There have also been year over year increases for most all of the target wikipedia projects except for Thai Wikipedia from June to October 2019 this year. These increases started prior to AMC deployment but there is a higher rate of increase following deployment and about 36.3% of all mobile web requests to article talk pages were done in AMC mode in October 2019.

Rate of edits to article talk pages from target wikipedias

In [1943]:
talk_page_edits_targetwiki_March <- talk_page_edits_clean %>%
  filter(edit_type == 'all_mobile_web_edits',
        wiki %in% c('arwiki', 'eswiki', 'idwiki')) %>%
  mutate(date = floor_date(date, "week")) %>%
  filter(date != '2018-05-27',
        date !=  '2019-10-27') %>% #remove incomplete data weeks
  group_by(date, wiki) %>%
  summarise(edit_count = sum(edit_count))
In [2044]:
# March deployment target wiki Mobile Web Edits by edit type

talk_page_edits_bytype_targetwiki_March <- talk_page_edits_clean %>%
  filter(edit_type != 'all_mobile_web_edits',
         wiki %in% c('arwiki', 'eswiki', 'idwiki')) %>%
  mutate(date = floor_date(date, "week")) %>%
  filter(date != '2018-05-27',
        date !=  '2019-10-27') %>% #remove incomplete data weeks
  group_by(date, wiki, edit_type) %>%
  summarise(edit_count = sum(edit_count)) 


p <- ggplot() +
  geom_col(data =talk_page_edits_bytype_targetwiki_March, aes(x= date, y= edit_count, fill = edit_type), stat= 'identity', position = "stack") + 
    geom_smooth(data = talk_page_edits_targetwiki_March, aes(x=date, y=edit_count), se = FALSE) +
    facet_wrap(~ wiki, nrow = 7, scale = "free_y") +
    scale_y_continuous("Number of edits per week", labels = polloi::compress) +
    scale_x_date("Date", labels = date_format("%b %Y"), date_breaks = "1 month") +
    labs(title = "Mobile web edits to article talk pages on target Wikipedia \n Where AMC was deployed on March 20, 2019") +
     ggthemes::theme_tufte(base_size = 14, base_family = "Gill Sans") +
     theme(axis.text.x=element_text(angle = 45, hjust = 1),
        panel.grid = element_line("gray70"),
        legend.position="bottom",
        legend.title=element_blank(),
        legend.text=element_text(size=14))
p
ggsave("Figures/mobile_web_talk_page_edits_target_March.png", p, width = 18, height = 9, units = "in", dpi = 150)
Warning message:
“Ignoring unknown parameters: stat”`geom_smooth()` using method = 'loess' and formula 'y ~ x'
`geom_smooth()` using method = 'loess' and formula 'y ~ x'
In [1946]:
talk_page_edits_targetwiki_July <- talk_page_edits_clean %>%
  filter(edit_type == 'all_mobile_web_edits',
        wiki %in% c('itwiki', 'jawiki', 
                       'fawiki', 'thwiki')) %>%
  mutate(date = floor_date(date, "week")) %>%
  filter(date != '2018-05-27',
        date !=  '2019-10-27') %>% #remove incomplete data weeks
  group_by(date, wiki) %>%
  summarise(edit_count = sum(edit_count))

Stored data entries

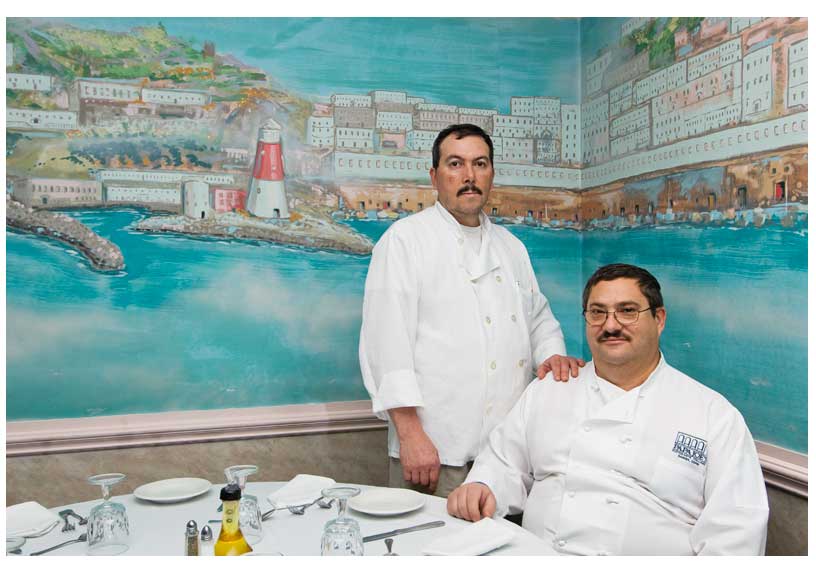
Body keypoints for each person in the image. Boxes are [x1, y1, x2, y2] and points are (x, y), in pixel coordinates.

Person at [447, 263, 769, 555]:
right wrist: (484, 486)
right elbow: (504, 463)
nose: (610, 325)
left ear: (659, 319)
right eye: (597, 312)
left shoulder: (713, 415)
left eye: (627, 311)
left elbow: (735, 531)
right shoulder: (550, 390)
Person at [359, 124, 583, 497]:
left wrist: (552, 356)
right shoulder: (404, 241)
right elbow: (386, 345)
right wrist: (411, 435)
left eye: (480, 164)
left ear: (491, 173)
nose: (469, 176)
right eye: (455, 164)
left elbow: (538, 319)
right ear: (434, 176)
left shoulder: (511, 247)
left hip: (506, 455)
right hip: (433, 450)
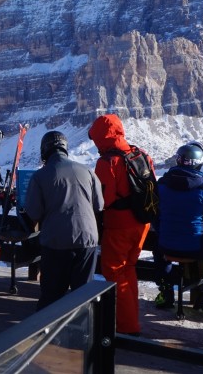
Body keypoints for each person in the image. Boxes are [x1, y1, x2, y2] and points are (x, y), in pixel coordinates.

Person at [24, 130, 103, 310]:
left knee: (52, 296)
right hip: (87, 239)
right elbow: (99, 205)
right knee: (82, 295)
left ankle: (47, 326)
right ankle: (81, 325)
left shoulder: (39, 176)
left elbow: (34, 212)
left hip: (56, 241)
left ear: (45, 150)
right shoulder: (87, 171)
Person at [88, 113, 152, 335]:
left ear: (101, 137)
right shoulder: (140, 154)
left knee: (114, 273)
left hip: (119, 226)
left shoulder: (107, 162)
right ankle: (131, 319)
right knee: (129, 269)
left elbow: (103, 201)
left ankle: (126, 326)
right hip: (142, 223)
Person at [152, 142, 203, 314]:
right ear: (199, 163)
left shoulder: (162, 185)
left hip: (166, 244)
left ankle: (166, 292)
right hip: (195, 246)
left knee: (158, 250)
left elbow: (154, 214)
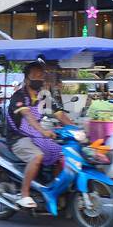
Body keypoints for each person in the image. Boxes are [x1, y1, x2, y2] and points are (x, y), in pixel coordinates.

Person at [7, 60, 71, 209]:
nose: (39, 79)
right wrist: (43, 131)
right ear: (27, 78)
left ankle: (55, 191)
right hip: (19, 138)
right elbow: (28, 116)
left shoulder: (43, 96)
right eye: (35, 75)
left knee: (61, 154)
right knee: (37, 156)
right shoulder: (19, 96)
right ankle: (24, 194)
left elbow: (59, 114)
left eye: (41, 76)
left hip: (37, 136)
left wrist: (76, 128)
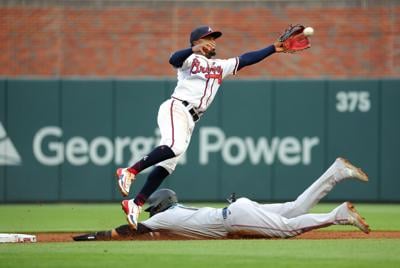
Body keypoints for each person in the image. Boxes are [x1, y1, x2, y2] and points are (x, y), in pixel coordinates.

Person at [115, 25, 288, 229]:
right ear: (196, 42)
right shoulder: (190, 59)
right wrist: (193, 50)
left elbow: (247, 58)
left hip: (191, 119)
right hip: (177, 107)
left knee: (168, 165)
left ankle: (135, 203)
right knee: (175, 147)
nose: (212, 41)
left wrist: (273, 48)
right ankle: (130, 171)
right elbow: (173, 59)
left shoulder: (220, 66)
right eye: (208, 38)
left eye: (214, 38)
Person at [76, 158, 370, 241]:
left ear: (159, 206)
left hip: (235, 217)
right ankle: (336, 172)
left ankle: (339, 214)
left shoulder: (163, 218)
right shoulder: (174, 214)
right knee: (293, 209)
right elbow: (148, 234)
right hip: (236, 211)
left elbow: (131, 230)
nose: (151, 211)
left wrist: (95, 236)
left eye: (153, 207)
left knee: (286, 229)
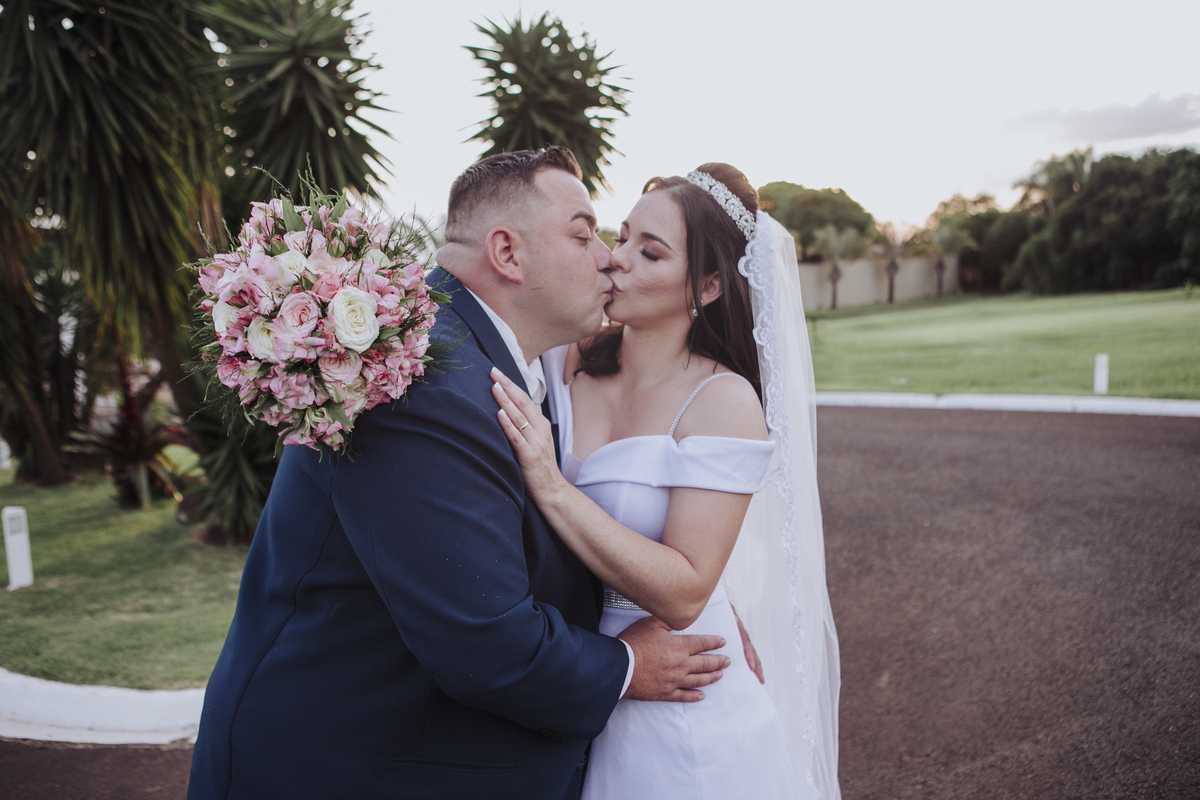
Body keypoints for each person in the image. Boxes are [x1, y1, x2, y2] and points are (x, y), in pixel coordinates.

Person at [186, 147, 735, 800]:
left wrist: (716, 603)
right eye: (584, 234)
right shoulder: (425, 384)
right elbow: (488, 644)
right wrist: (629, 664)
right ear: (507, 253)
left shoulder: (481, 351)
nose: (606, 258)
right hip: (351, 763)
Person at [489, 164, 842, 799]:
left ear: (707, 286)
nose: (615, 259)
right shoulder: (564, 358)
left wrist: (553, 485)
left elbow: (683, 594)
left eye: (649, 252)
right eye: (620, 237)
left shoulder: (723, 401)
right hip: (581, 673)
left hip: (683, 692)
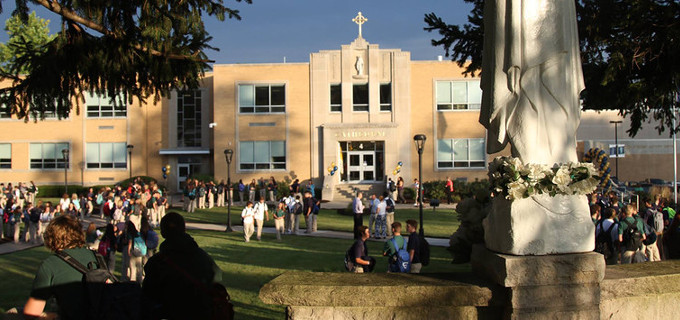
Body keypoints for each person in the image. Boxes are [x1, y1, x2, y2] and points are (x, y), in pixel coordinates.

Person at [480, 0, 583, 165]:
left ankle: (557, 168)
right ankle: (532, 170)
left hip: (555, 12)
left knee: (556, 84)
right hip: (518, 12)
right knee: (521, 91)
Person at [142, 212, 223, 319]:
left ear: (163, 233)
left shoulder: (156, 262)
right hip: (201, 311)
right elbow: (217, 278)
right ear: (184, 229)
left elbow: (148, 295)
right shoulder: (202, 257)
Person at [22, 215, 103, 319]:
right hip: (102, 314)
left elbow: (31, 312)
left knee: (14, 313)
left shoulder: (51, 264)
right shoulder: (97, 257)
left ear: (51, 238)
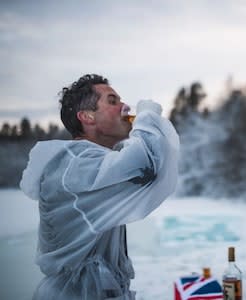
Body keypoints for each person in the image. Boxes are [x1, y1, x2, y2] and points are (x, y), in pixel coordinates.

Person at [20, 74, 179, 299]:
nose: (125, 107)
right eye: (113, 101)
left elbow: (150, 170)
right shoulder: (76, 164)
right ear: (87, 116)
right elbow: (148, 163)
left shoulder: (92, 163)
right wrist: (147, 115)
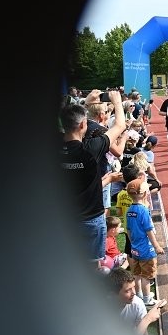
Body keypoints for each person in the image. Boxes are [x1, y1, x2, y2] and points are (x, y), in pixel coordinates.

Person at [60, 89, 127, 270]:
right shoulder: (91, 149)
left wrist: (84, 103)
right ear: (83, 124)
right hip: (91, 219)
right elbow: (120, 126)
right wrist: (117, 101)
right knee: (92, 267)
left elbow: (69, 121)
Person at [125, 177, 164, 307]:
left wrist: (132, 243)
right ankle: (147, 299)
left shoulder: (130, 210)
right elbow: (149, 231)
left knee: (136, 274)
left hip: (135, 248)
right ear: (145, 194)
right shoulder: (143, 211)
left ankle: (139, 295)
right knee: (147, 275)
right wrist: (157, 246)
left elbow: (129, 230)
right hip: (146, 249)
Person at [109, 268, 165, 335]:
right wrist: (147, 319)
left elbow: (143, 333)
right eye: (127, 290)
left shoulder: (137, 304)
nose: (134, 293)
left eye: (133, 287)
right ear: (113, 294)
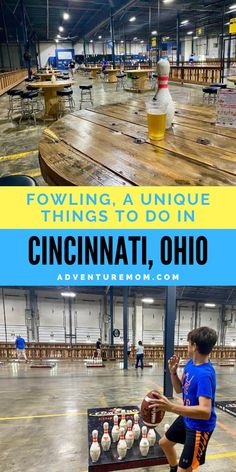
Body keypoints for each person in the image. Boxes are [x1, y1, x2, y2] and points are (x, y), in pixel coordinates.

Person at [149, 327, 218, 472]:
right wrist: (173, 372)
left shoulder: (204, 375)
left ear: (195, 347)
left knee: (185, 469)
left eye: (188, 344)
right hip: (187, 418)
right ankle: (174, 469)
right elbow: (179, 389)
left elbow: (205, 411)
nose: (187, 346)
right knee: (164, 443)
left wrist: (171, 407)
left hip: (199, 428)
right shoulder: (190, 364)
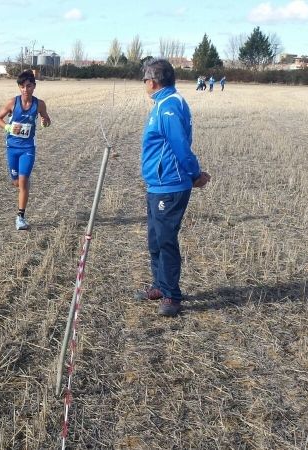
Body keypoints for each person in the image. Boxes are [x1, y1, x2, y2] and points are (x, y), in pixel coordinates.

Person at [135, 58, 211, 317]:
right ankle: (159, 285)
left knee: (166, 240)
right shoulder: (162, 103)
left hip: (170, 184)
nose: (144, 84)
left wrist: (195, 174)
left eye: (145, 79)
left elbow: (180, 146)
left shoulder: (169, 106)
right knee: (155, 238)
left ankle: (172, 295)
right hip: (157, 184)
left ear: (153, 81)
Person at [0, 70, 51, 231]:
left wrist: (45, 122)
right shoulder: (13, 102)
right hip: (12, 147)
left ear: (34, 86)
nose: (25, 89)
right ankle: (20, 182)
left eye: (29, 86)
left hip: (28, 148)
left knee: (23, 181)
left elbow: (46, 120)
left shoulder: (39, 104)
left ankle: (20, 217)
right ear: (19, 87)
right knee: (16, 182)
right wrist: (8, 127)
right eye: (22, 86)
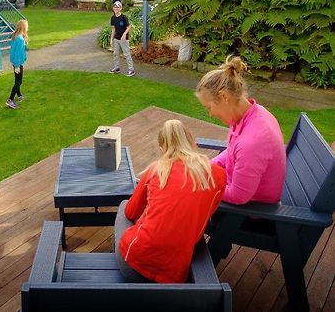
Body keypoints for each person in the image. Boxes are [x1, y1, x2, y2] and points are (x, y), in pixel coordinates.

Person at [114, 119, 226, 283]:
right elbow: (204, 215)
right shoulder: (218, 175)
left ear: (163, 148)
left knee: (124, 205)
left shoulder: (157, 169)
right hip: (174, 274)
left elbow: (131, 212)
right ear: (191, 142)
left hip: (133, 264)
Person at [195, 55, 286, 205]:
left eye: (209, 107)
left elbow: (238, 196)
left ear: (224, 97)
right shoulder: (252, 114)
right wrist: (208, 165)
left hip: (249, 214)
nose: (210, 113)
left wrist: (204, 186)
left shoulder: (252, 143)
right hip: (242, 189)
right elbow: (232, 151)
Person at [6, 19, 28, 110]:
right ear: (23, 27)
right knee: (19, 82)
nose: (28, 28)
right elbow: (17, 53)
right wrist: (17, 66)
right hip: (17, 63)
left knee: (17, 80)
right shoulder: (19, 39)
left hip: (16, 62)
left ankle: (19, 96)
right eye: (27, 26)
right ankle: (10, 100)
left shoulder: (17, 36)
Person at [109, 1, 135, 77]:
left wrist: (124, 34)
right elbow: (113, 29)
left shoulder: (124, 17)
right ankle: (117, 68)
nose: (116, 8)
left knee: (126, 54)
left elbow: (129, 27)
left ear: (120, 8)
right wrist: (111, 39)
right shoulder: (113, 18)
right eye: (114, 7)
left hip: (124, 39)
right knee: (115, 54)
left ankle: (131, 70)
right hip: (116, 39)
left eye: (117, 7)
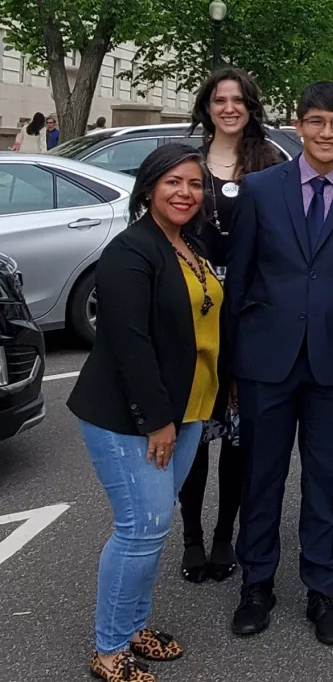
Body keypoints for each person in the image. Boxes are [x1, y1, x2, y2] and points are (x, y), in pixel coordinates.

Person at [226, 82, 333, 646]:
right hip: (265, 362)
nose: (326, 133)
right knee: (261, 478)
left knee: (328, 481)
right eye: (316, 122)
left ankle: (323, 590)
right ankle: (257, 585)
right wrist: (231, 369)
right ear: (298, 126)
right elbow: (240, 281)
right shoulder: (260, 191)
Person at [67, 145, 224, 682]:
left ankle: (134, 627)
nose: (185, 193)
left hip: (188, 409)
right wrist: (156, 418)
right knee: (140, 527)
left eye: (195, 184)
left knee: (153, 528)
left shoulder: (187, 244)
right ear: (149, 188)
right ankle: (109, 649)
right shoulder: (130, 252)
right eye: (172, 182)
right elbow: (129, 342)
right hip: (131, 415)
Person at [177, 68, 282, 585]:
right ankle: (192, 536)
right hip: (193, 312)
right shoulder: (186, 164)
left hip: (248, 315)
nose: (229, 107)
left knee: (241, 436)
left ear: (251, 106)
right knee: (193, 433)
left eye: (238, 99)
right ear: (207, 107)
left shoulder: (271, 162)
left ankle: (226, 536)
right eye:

**What is being asked**
Decide whether each statement agrees with the talk page analysis. For each, answer yes or no and quote the words of the text that settle it. 1. The increases described in the text began only after AMC was deployed. 2. The March deployment code selects the wikis arwiki, eswiki, and idwiki. 3. The figure is saved at a resolution of 300 dpi.

**Answer box**
1. No: "These increases started prior to AMC deployment"
2. Yes: "wiki %in% c('arwiki', 'eswiki', 'idwiki')"
3. No: "dpi = 150"